El papa Francisco regresó ayer a Roma de un viaje a Filipinas, en el que vivió momentos “muy fuertes” y que le conmovieron, pero ya está pensando en las próximas visitas, entre ellas a América.
“Fue cansado y pasado por agua”, bromeó al referirse a su séptimo viaje internacional, el más largo y en el que la lluvia no dio tregua en los últimos días, durante una rueda de prensa a bordo del avión papal desde Manila.
Entre los gestos que más lo conmovieron, destacó, fue cuando los padres levantaban a sus hijos para que les diera su bendición mientras pasaba con el papamóvil.
También se refirió al entusiasmo “no falso” de los filipinos y cómo a pesar de estar horas y horas esperando, los últimos días bajo la lluvia, sonreían siempre y les bastaba una bendición para ser felices.

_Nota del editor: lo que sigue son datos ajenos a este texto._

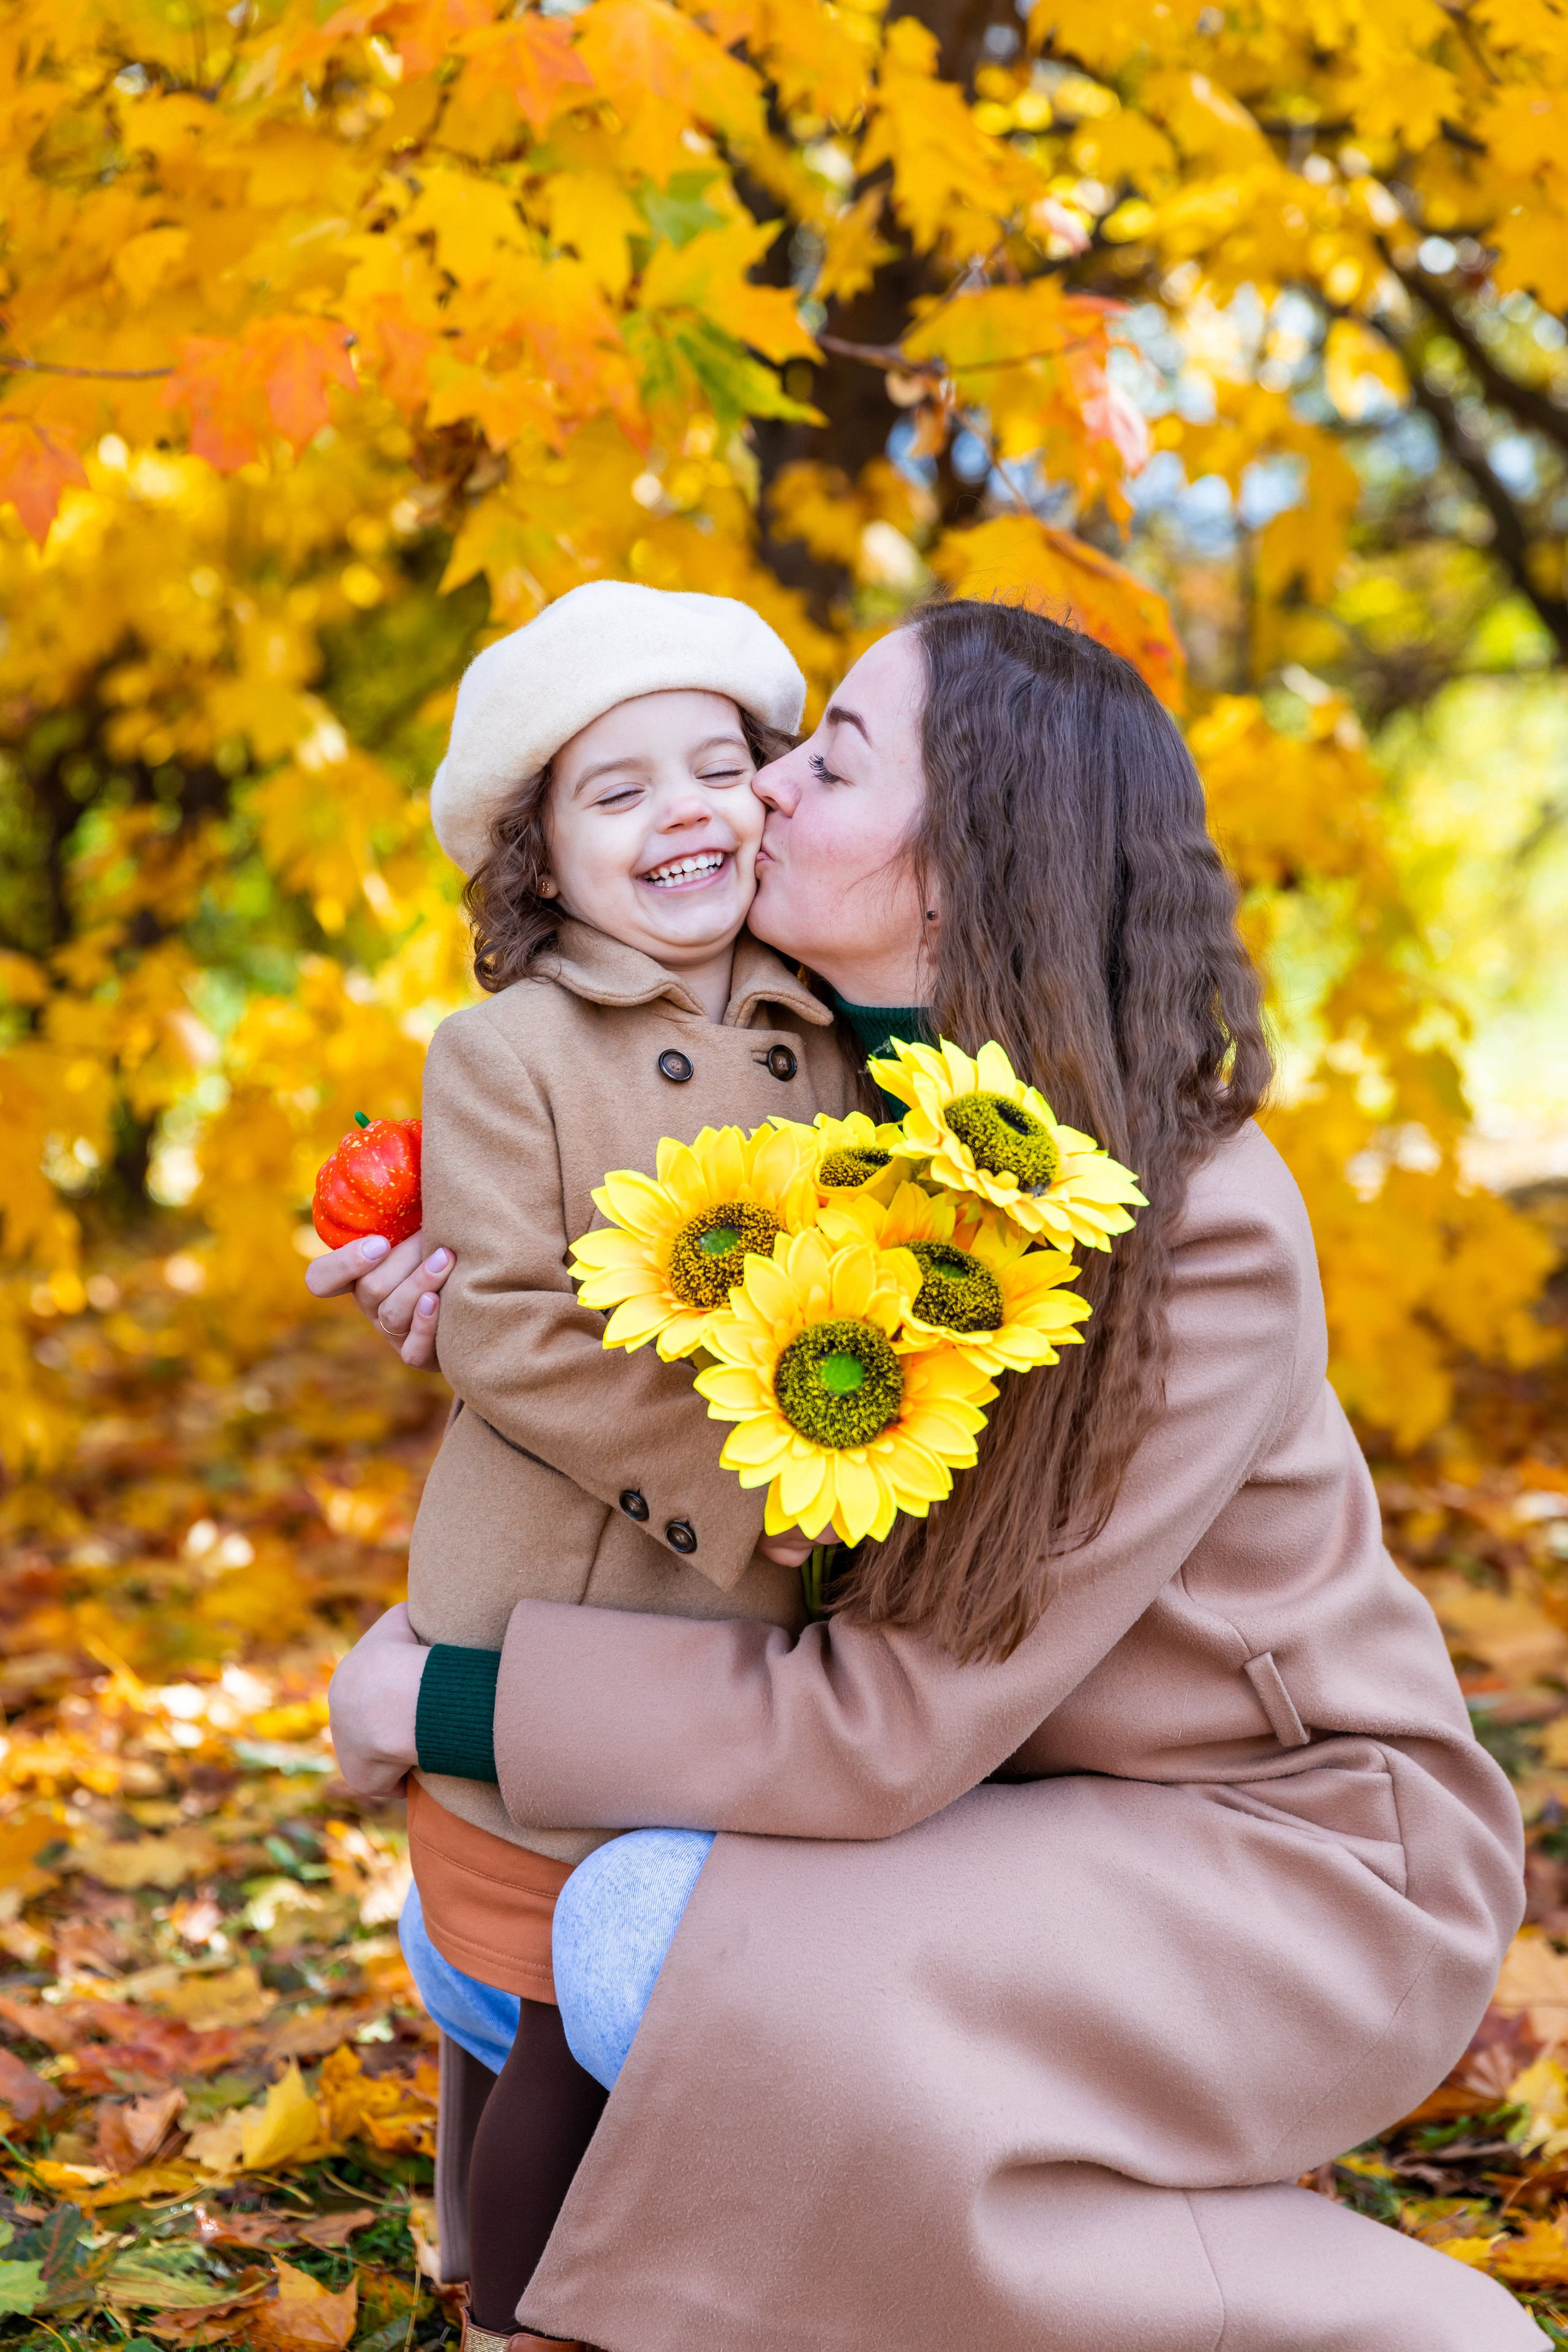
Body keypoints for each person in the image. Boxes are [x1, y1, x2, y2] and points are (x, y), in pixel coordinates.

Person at [321, 598, 1540, 2351]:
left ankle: (1329, 2309)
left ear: (959, 870)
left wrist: (445, 1703)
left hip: (1279, 1869)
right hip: (1015, 1798)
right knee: (492, 1936)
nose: (768, 792)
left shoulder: (1179, 1221)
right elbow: (683, 1347)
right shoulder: (847, 1090)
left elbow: (888, 1715)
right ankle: (1067, 2152)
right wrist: (467, 1300)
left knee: (635, 1934)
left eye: (829, 754)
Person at [387, 578, 864, 2352]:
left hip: (763, 1640)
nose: (684, 811)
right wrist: (759, 1473)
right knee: (554, 2019)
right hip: (561, 1614)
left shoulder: (837, 1034)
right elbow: (505, 1324)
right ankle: (513, 2315)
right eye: (618, 789)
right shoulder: (503, 1055)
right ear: (542, 861)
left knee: (674, 1992)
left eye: (719, 764)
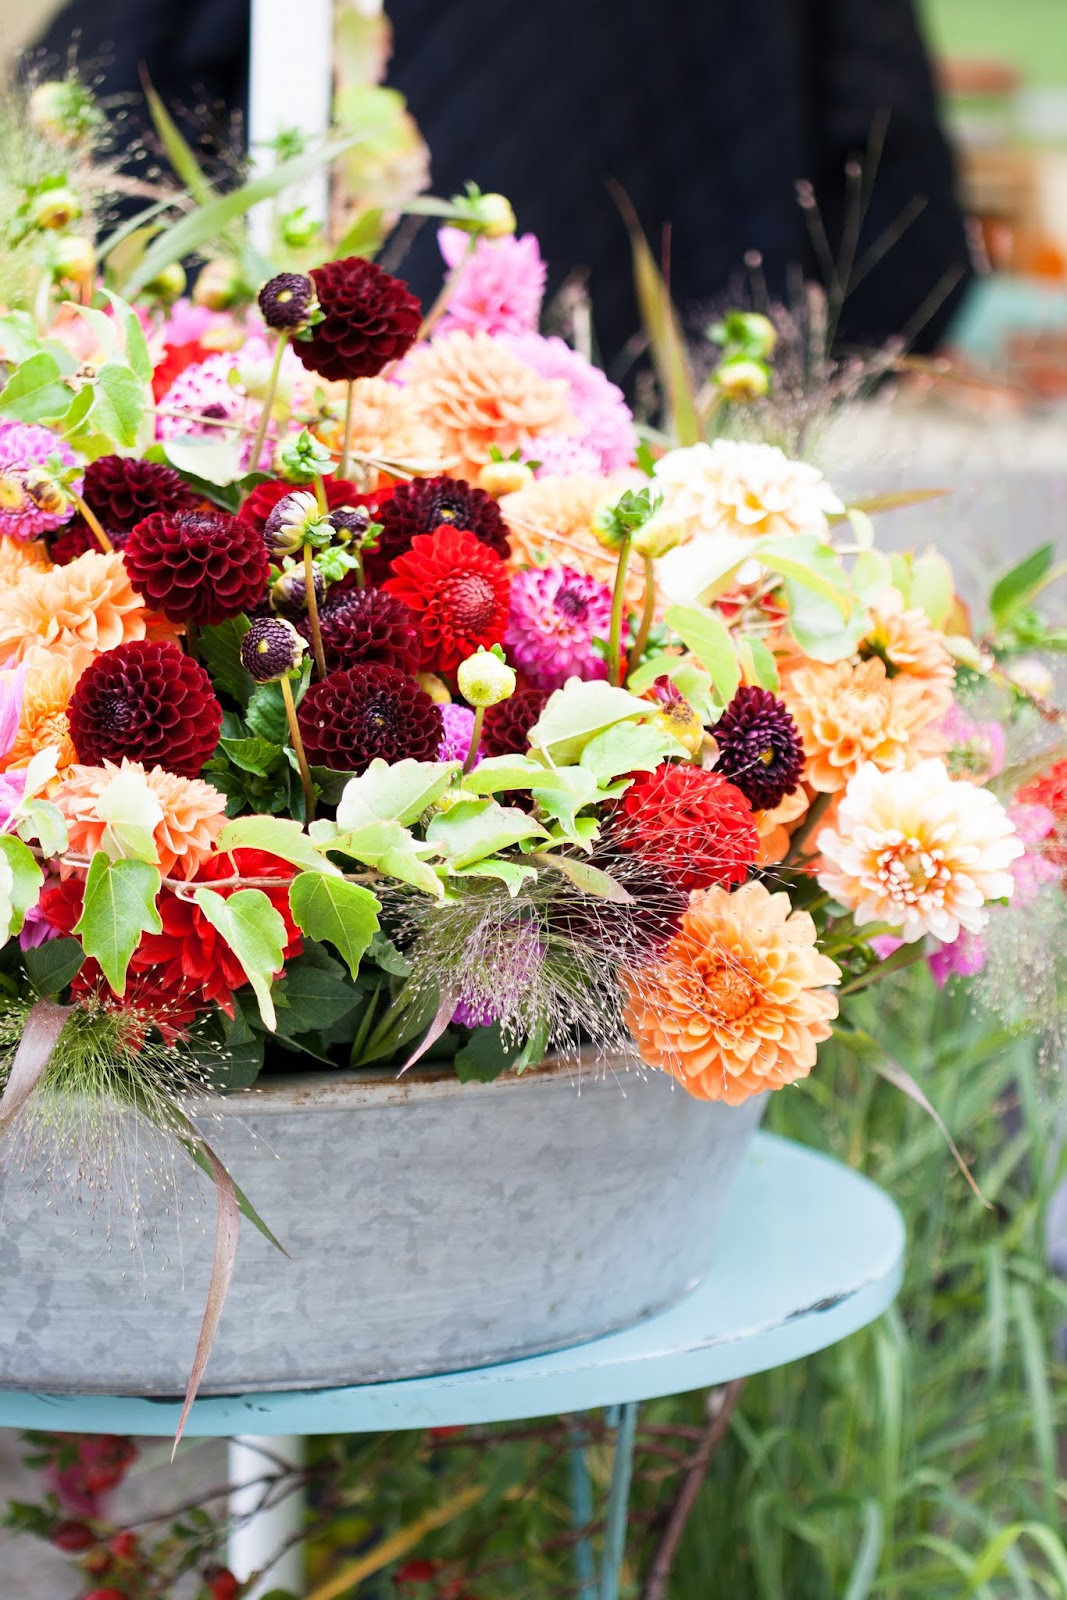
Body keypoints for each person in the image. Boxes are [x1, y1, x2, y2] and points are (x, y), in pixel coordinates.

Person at [31, 0, 973, 366]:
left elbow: (86, 91)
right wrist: (773, 394)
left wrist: (199, 334)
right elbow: (905, 214)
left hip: (351, 402)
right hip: (672, 440)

El pontífice también recordó su emoción ante los más de seis millones de personas que acudieron a la misa en Manila, en lo que se convirtió en la ceremonia más multitudinaria de un papa en la historia.
PRÓXIMAS GIRAS
Tras un viaje en el que Francisco emocionó con sus discursos improvisados y en español, anunció su intención de visitar en 2015 Ecuador, Bolivia y Paraguay, y en 2016 Chile, Argentina y Uruguay. Confirmó el viaje a mediados de septiembre para participar en la Jornada Mundial de la Familia en Filadelfia y que irá también a Nueva York, donde hablará en la sede de la ONU, y Washington, donde canonizará al misionero español Junípero Serra.
Francisco explicó que también en 2015 quiere hacer uno de sus viajes más esperados y que “está tardando”: su primera visita a África y que se retrasó por la epidemia de ébola.
Preguntado por los periodistas, el papa matizó sus declaraciones de hace unos días, cuando aseguró que al que ofende le puede esperar “un puñetazo”, en relación con la libertad de expresión y el ataque al semanario francés Charlie Hebdo.
“Yo no puedo insultar, provocar a una persona continuamente porque corro el peligro de que se enfade y corro el peligro de recibir una reacción injusta. Es algo humano”. Agregó que “la libertad de expresión tiene que tener en cuenta la realidad humana y tiene que ser prudente”.